Notwithstanding strong support from Blair and others in the British government, the future of Sellafield remains uncertain. Public and political opposition, combined with poor economic prospects, is likely to result in a major downgrading or cessation of BNFL's MOX production facilities (a pilot plant and a £300 million plant which has yet to begin operating) and the £1.8 billion Thorp reprocessing plant, which began operating in the mid 1990s.

The Thorp reprocessing plant and the yet-to-be-used MOX plant were built before BNFL had obtained a licence to operate them.

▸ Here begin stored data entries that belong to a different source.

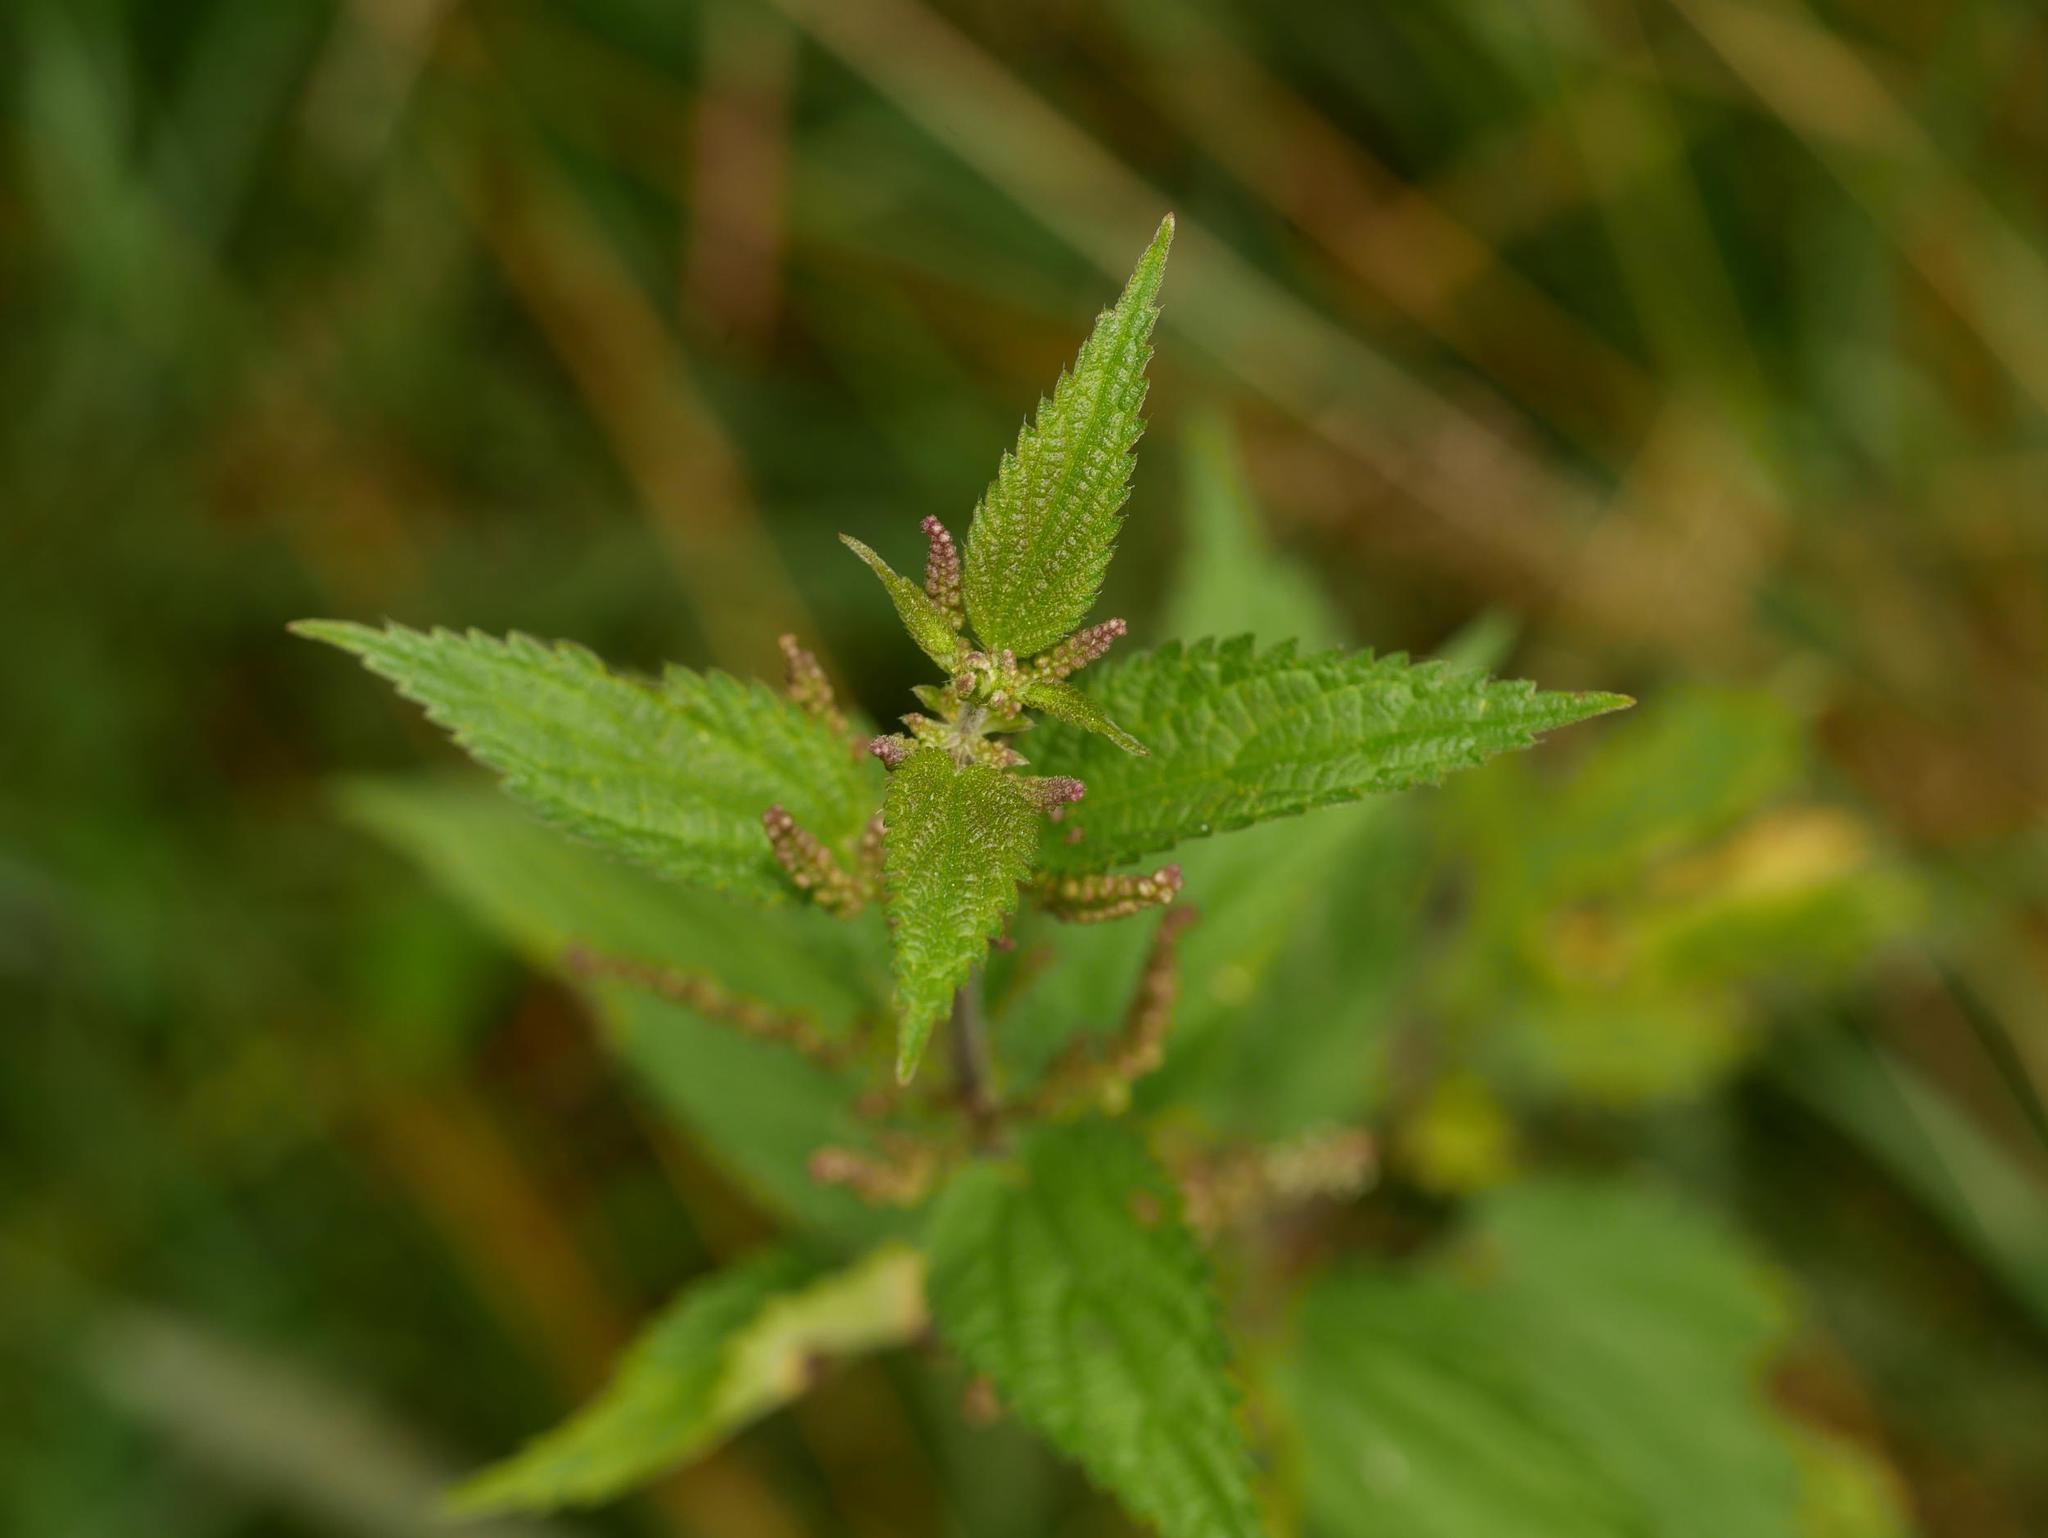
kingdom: Plantae
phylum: Tracheophyta
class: Magnoliopsida
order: Rosales
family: Urticaceae
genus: Urtica
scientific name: Urtica dioica
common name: Common nettle
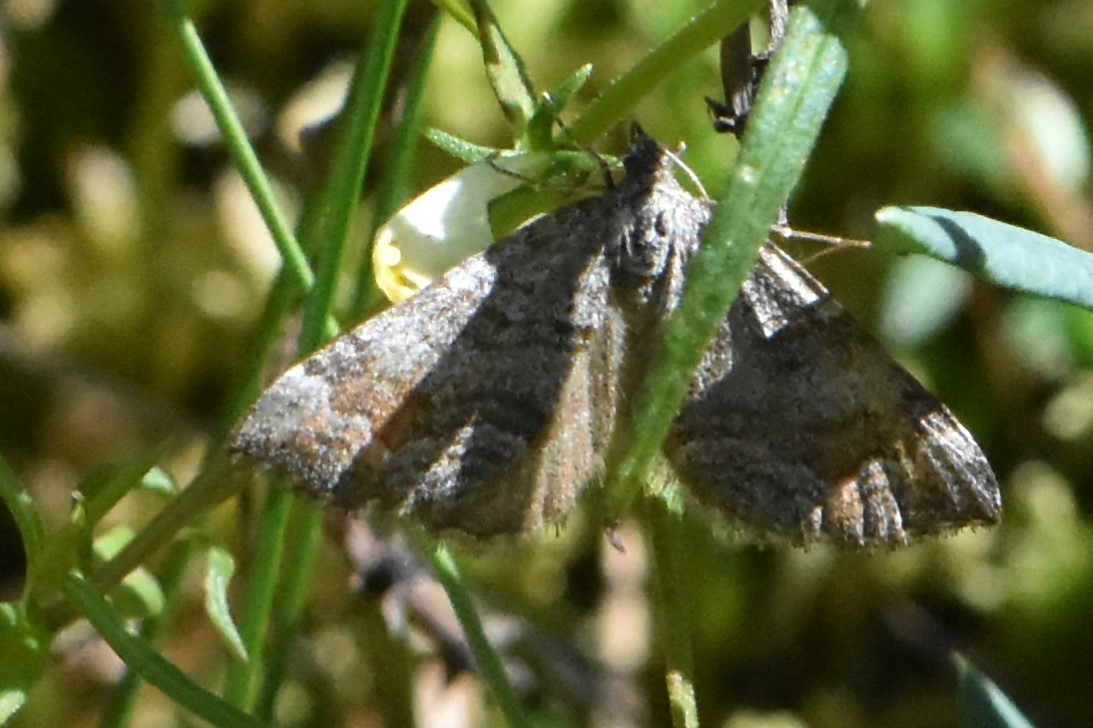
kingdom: Animalia
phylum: Arthropoda
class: Insecta
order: Lepidoptera
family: Geometridae
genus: Carsia
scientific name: Carsia sororiata
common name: Manchester treble-bar
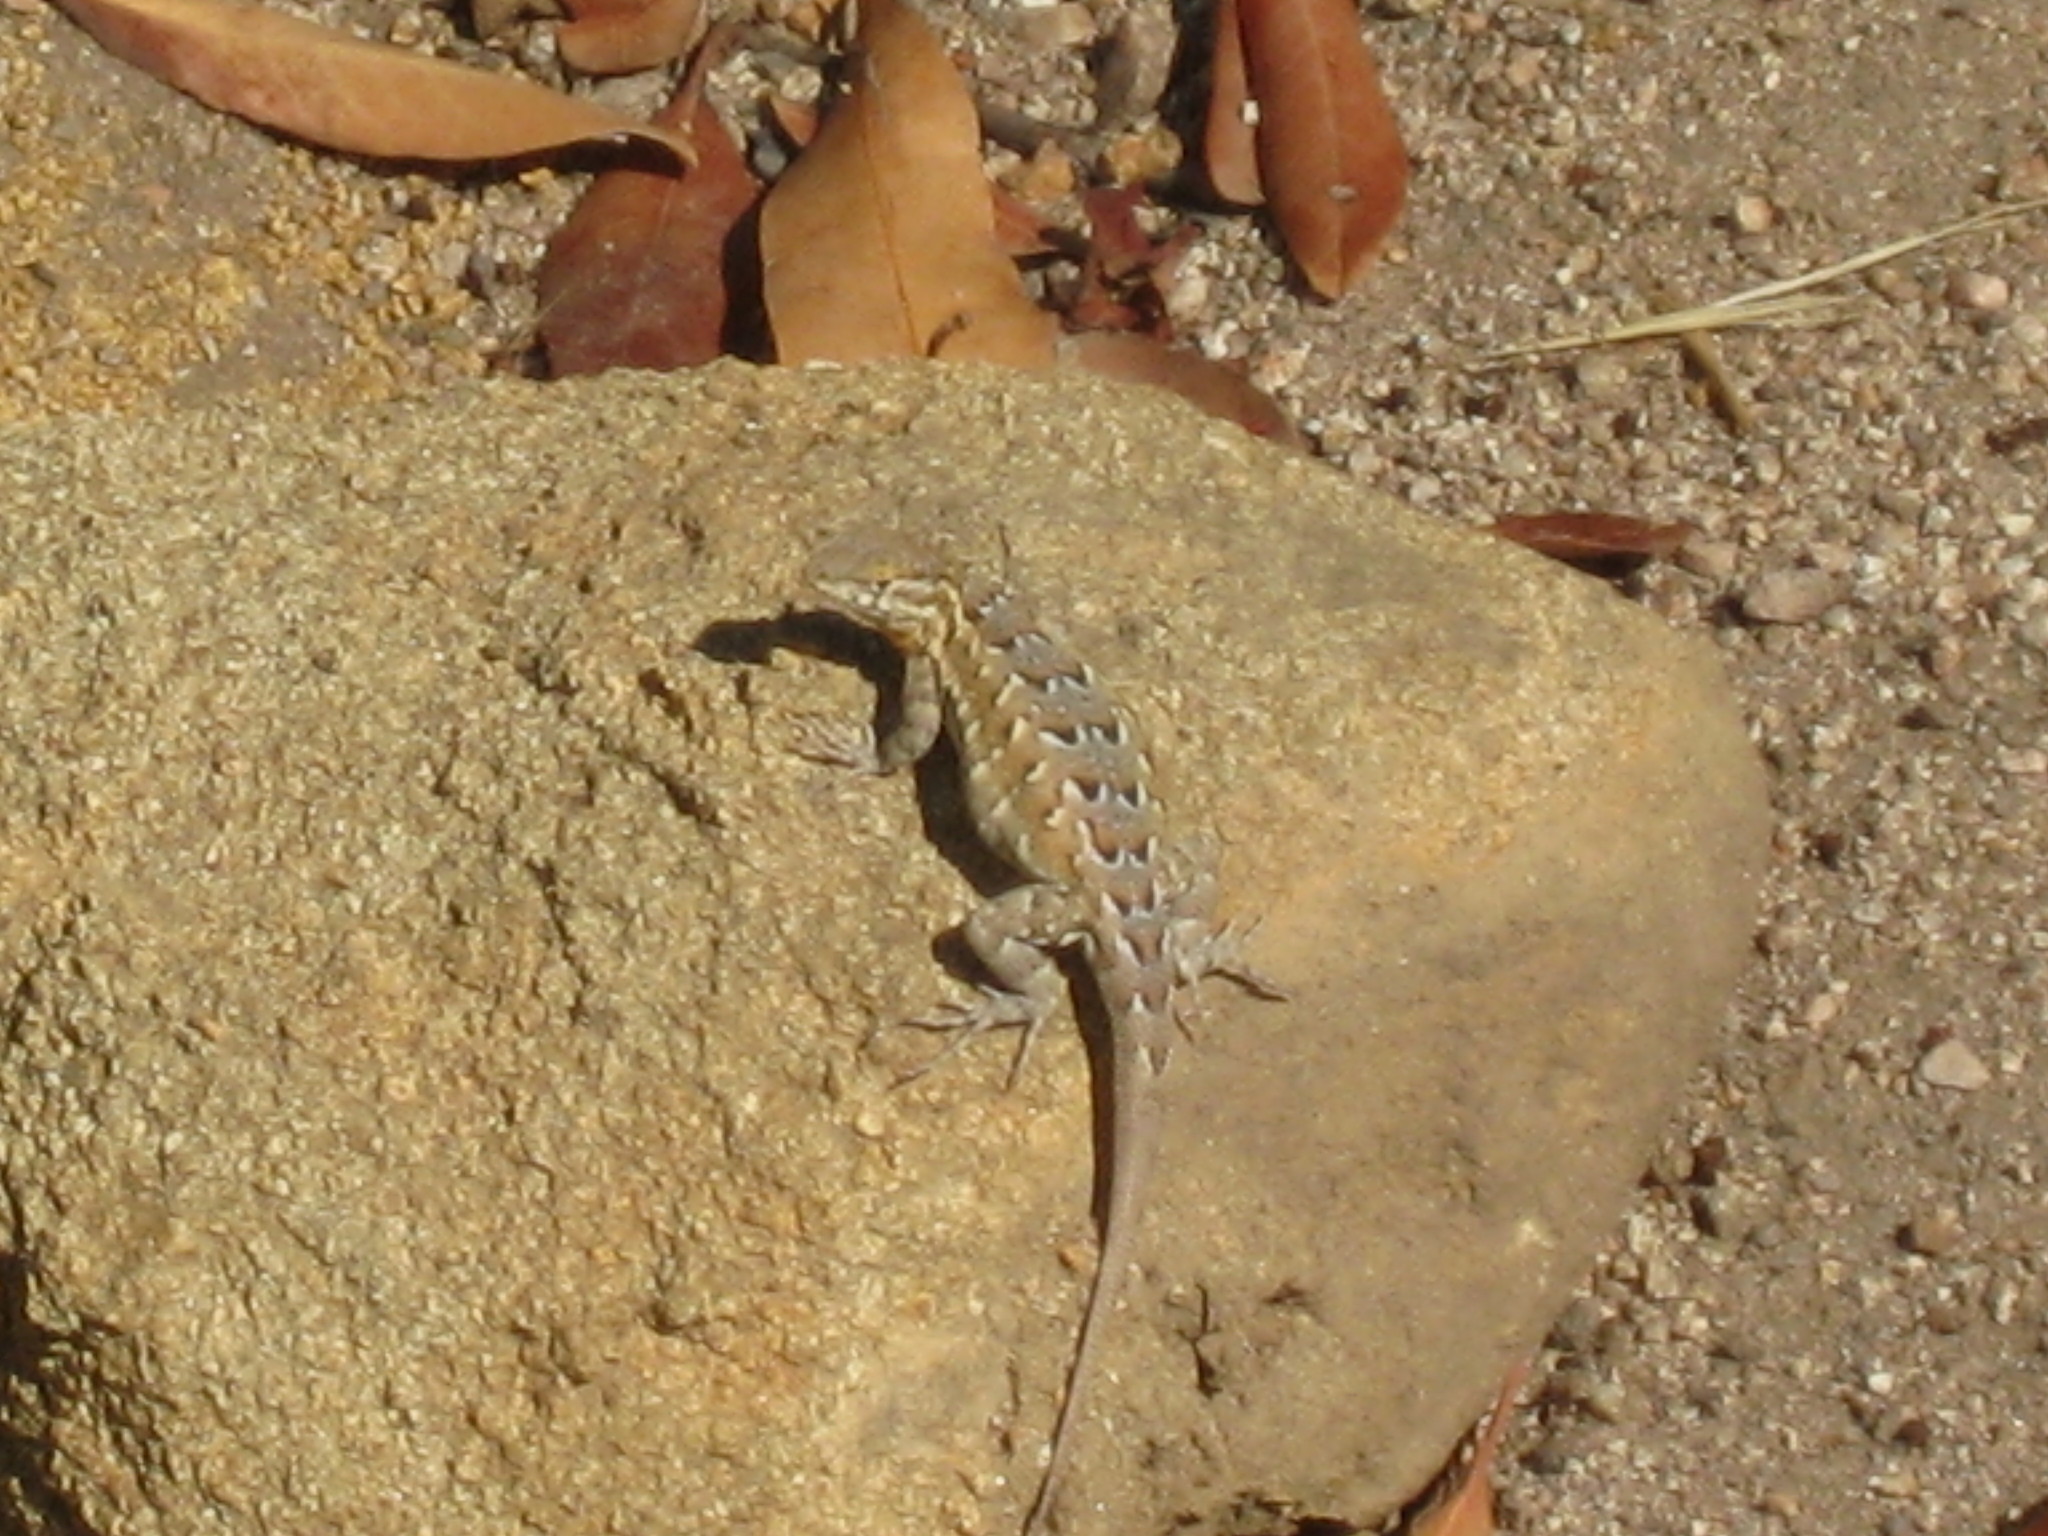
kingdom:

According to the March 30 Guardian, BNFL calculated that, after spending £2.1 billion of taxpayers' money, the government would not reject its schemes. "When governments breed white elephants", the Guardian's reporter George Monbiot noted, "the public gets trampled".

BNFL has 10,500 employees — about 6,000 of them working at Sellafield — and an annual turnover of about £2 billion pounds. Major staff cuts are likely in the coming years, whether resulting from government directions to scale back BNFL's operations, the failure to secure business, or rationalisations associated with the planned privatisation.

An alternative future for BNFL and Sellafield is possible. A petition tabled in the British House of Commons calls on the Blair government to direct BNFL to become "a world leader in nuclear clean-up, decommissioning, waste management and plutonium immobilisation technologies", and to renegotiate current contracts for reprocessing irradiated fuel into contracts for dry storage.